C’est au milieu de rizières, dans un village de la
campagne que Genpin, documentaire de Naomi Kawase tourné avant Hazenu
l’esprit de la campagne, plonge le spectateur. Des arbres, une vieille
bâtisse, des femmes enceintes. Ces femmes font des flexions, de haut en bas,
300 par jour. Ou encore elles coupent du bois en pliant bien les genoux puis
lançant la hache sur la buche. Elles sont toutes des patientes du Docteur Yoshimura,
obstétricien qui applique des méthodes radicalement différentes des autres
médecins japonais. Naomi Kawase part à sa rencontre et écoute ce qu’il a à dire
sur sa vision de la grossesse, elle fait parler les futures mamans comme des
mères qui ont déjà donné naissance à des enfants. Au début, on pourrait presque
croire qu’on est dans une secte un peu new
age si les mamans ne se sentaient pas aussi bien au sein de cette clinique.
D’ailleurs, il n’est pas immédiatement dit qu’on est dans un centre d’obstétrique.
Comme dans ses fictions récentes (je ne connais pas
ses nombreux documentaires), il s’agit d’un retour à la nature, le thème favori
de la cinéaste.
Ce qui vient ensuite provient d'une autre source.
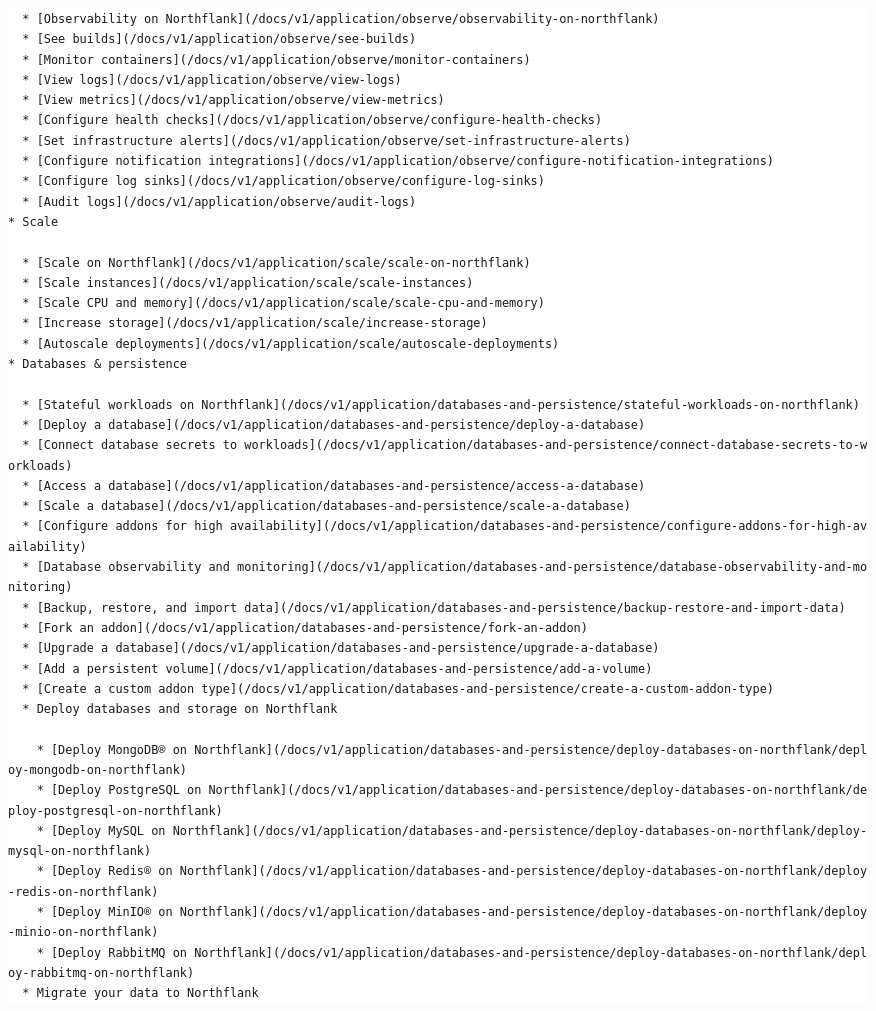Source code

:       * [Observability on Northflank](/docs/v1/application/observe/observability-on-northflank)
      * [See builds](/docs/v1/application/observe/see-builds)
      * [Monitor containers](/docs/v1/application/observe/monitor-containers)
      * [View logs](/docs/v1/application/observe/view-logs)
      * [View metrics](/docs/v1/application/observe/view-metrics)
      * [Configure health checks](/docs/v1/application/observe/configure-health-checks)
      * [Set infrastructure alerts](/docs/v1/application/observe/set-infrastructure-alerts)
      * [Configure notification integrations](/docs/v1/application/observe/configure-notification-integrations)
      * [Configure log sinks](/docs/v1/application/observe/configure-log-sinks)
      * [Audit logs](/docs/v1/application/observe/audit-logs)
    * Scale

      * [Scale on Northflank](/docs/v1/application/scale/scale-on-northflank)
      * [Scale instances](/docs/v1/application/scale/scale-instances)
      * [Scale CPU and memory](/docs/v1/application/scale/scale-cpu-and-memory)
      * [Increase storage](/docs/v1/application/scale/increase-storage)
      * [Autoscale deployments](/docs/v1/application/scale/autoscale-deployments)
    * Databases & persistence

      * [Stateful workloads on Northflank](/docs/v1/application/databases-and-persistence/stateful-workloads-on-northflank)
      * [Deploy a database](/docs/v1/application/databases-and-persistence/deploy-a-database)
      * [Connect database secrets to workloads](/docs/v1/application/databases-and-persistence/connect-database-secrets-to-workloads)
      * [Access a database](/docs/v1/application/databases-and-persistence/access-a-database)
      * [Scale a database](/docs/v1/application/databases-and-persistence/scale-a-database)
      * [Configure addons for high availability](/docs/v1/application/databases-and-persistence/configure-addons-for-high-availability)
      * [Database observability and monitoring](/docs/v1/application/databases-and-persistence/database-observability-and-monitoring)
      * [Backup, restore, and import data](/docs/v1/application/databases-and-persistence/backup-restore-and-import-data)
      * [Fork an addon](/docs/v1/application/databases-and-persistence/fork-an-addon)
      * [Upgrade a database](/docs/v1/application/databases-and-persistence/upgrade-a-database)
      * [Add a persistent volume](/docs/v1/application/databases-and-persistence/add-a-volume)
      * [Create a custom addon type](/docs/v1/application/databases-and-persistence/create-a-custom-addon-type)
      * Deploy databases and storage on Northflank

        * [Deploy MongoDB® on Northflank](/docs/v1/application/databases-and-persistence/deploy-databases-on-northflank/deploy-mongodb-on-northflank)
        * [Deploy PostgreSQL on Northflank](/docs/v1/application/databases-and-persistence/deploy-databases-on-northflank/deploy-postgresql-on-northflank)
        * [Deploy MySQL on Northflank](/docs/v1/application/databases-and-persistence/deploy-databases-on-northflank/deploy-mysql-on-northflank)
        * [Deploy Redis® on Northflank](/docs/v1/application/databases-and-persistence/deploy-databases-on-northflank/deploy-redis-on-northflank)
        * [Deploy MinIO® on Northflank](/docs/v1/application/databases-and-persistence/deploy-databases-on-northflank/deploy-minio-on-northflank)
        * [Deploy RabbitMQ on Northflank](/docs/v1/application/databases-and-persistence/deploy-databases-on-northflank/deploy-rabbitmq-on-northflank)
      * Migrate your data to Northflank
Non pas qu’ils fuient la civilisation, mais comme le dit Yoshimura,
le retour à des méthodes douces pour accoucher existaient déjà à l’ère Edo.
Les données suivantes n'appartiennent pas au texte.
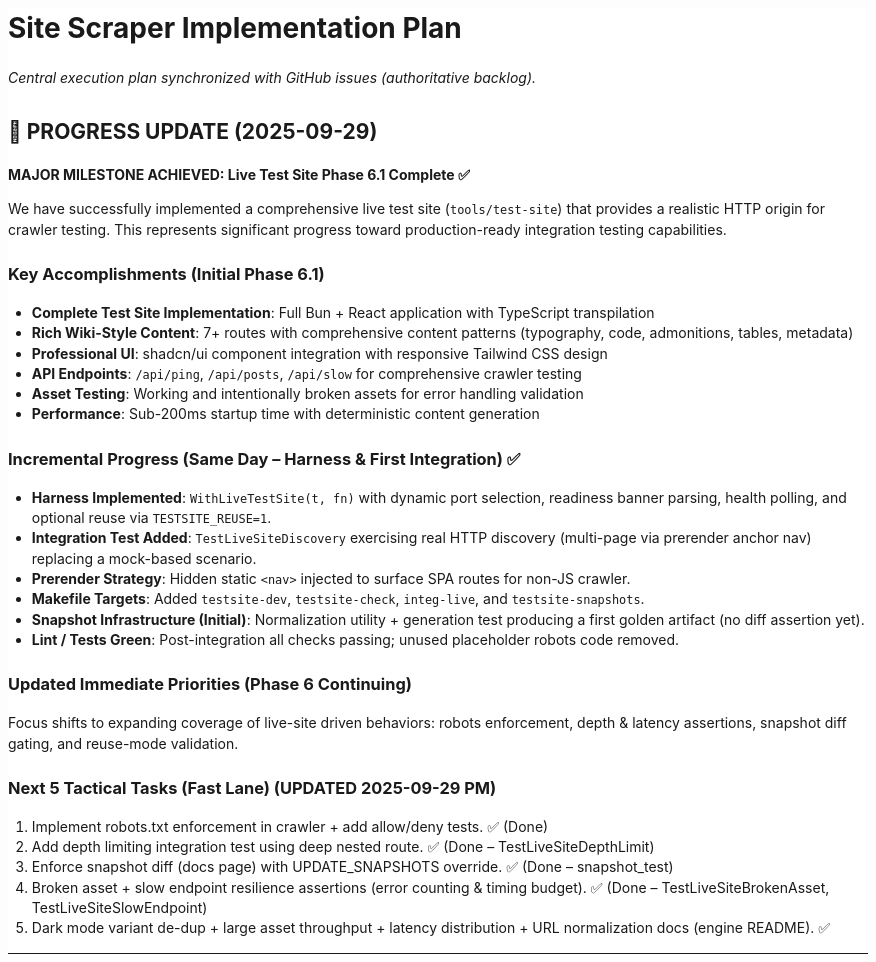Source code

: # Site Scraper Implementation Plan

_Central execution plan synchronized with GitHub issues (authoritative backlog)._

## 🚀 PROGRESS UPDATE (2025-09-29)

**MAJOR MILESTONE ACHIEVED: Live Test Site Phase 6.1 Complete ✅**

We have successfully implemented a comprehensive live test site (`tools/test-site`) that provides a realistic HTTP origin for crawler testing. This represents significant progress toward production-ready integration testing capabilities.

### Key Accomplishments (Initial Phase 6.1)

- **Complete Test Site Implementation**: Full Bun + React application with TypeScript transpilation
- **Rich Wiki-Style Content**: 7+ routes with comprehensive content patterns (typography, code, admonitions, tables, metadata)
- **Professional UI**: shadcn/ui component integration with responsive Tailwind CSS design
- **API Endpoints**: `/api/ping`, `/api/posts`, `/api/slow` for comprehensive crawler testing
- **Asset Testing**: Working and intentionally broken assets for error handling validation
- **Performance**: Sub-200ms startup time with deterministic content generation

### Incremental Progress (Same Day – Harness & First Integration) ✅

- **Harness Implemented**: `WithLiveTestSite(t, fn)` with dynamic port selection, readiness banner parsing, health polling, and optional reuse via `TESTSITE_REUSE=1`.
- **Integration Test Added**: `TestLiveSiteDiscovery` exercising real HTTP discovery (multi-page via prerender anchor nav) replacing a mock-based scenario.
- **Prerender Strategy**: Hidden static `<nav>` injected to surface SPA routes for non-JS crawler.
- **Makefile Targets**: Added `testsite-dev`, `testsite-check`, `integ-live`, and `testsite-snapshots`.
- **Snapshot Infrastructure (Initial)**: Normalization utility + generation test producing a first golden artifact (no diff assertion yet).
- **Lint / Tests Green**: Post-integration all checks passing; unused placeholder robots code removed.

### Updated Immediate Priorities (Phase 6 Continuing)

Focus shifts to expanding coverage of live-site driven behaviors: robots enforcement, depth & latency assertions, snapshot diff gating, and reuse-mode validation.

### Next 5 Tactical Tasks (Fast Lane) (UPDATED 2025-09-29 PM)

1. Implement robots.txt enforcement in crawler + add allow/deny tests. ✅ (Done)
2. Add depth limiting integration test using deep nested route. ✅ (Done – TestLiveSiteDepthLimit)
3. Enforce snapshot diff (docs page) with UPDATE_SNAPSHOTS override. ✅ (Done – snapshot_test)
4. Broken asset + slow endpoint resilience assertions (error counting & timing budget). ✅ (Done – TestLiveSiteBrokenAsset, TestLiveSiteSlowEndpoint)
5. Dark mode variant de-dup + large asset throughput + latency distribution + URL normalization docs (engine README). ✅

---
Pourquoi ne pas les remettre à jour ? Il explique qu’aujourd’hui les
médecins ne cherchent que la solution la plus simple et surtout, la plus
rentable pour eux et leur clinique. La caméra, au sol, s’immisce au milieu des
discussions entre les femmes assises qui parlent d’elles et de leurs
expériences. Certaines sont touchantes, d’autres drôles. On apprend que les
fausses couches doivent être menées à terme, on y voit trois accouchements où
les proches (un enfant, un époux) assistent la mère, on y dénonce les
césariennes inutiles et le stress que subissent les femmes dans les cliniques
classiques. Et puis, le travail qu’elles accomplissent jusqu’au dernier jour de
grossesse. Une vieille femme montre comment on bine le jardin, une autre
comment on débite le bois.
Naomi Kawase dit, hors champ, à Yoshiwara qu’il
ressemble au dieu des rizières. Elle est subjuguée par ce vieillard à la barbe
blanche et aux grosses lunettes qui se déplace lentement. Lui se décrit lui-même
comme égocentrique, foutraque et têtu. La seule chose qu’il souhaite ce sont
des beaux bébés japonais. Il annonce qu’il mettra au monde des enfants jusqu’à
sa mort. Les sages-femmes de la clinique le considèrent comme un soliste d’un
orchestre. Elles regrettent cependant qu’il n’écoute jamais leurs conseils et
qu’il n’en fasse qu’à sa tête. Sa fille cinquantenaire, en larmes, ne veut plus
le voir. Elle s’estime abandonnée. Elle affirme qu’il a toujours préféré les
femmes qu’il soignait à sa propre fille. Ce contrepoint évite que Genpin
ne sombre dans la mièvrerie qui plane régulièrement tant la réalisatrice semble
ne pas avoir le moindre recul dans sa volonté de rendre hommage à l’œuvre de
Yoshiwara et ce malgré une mise en scène sophistiquée dans les entretiens – on
entend d’abord les voix en off des interviewées sur des plans de la nature
avant de les voir. Ceci étant, Genpin est l’un des rares films à filmer
aussi librement les femmes et leurs soucis.
Genpin (玄牝 -げんぴん-, Japon, 2010) Un film de Naomi Kawase. Documentaire.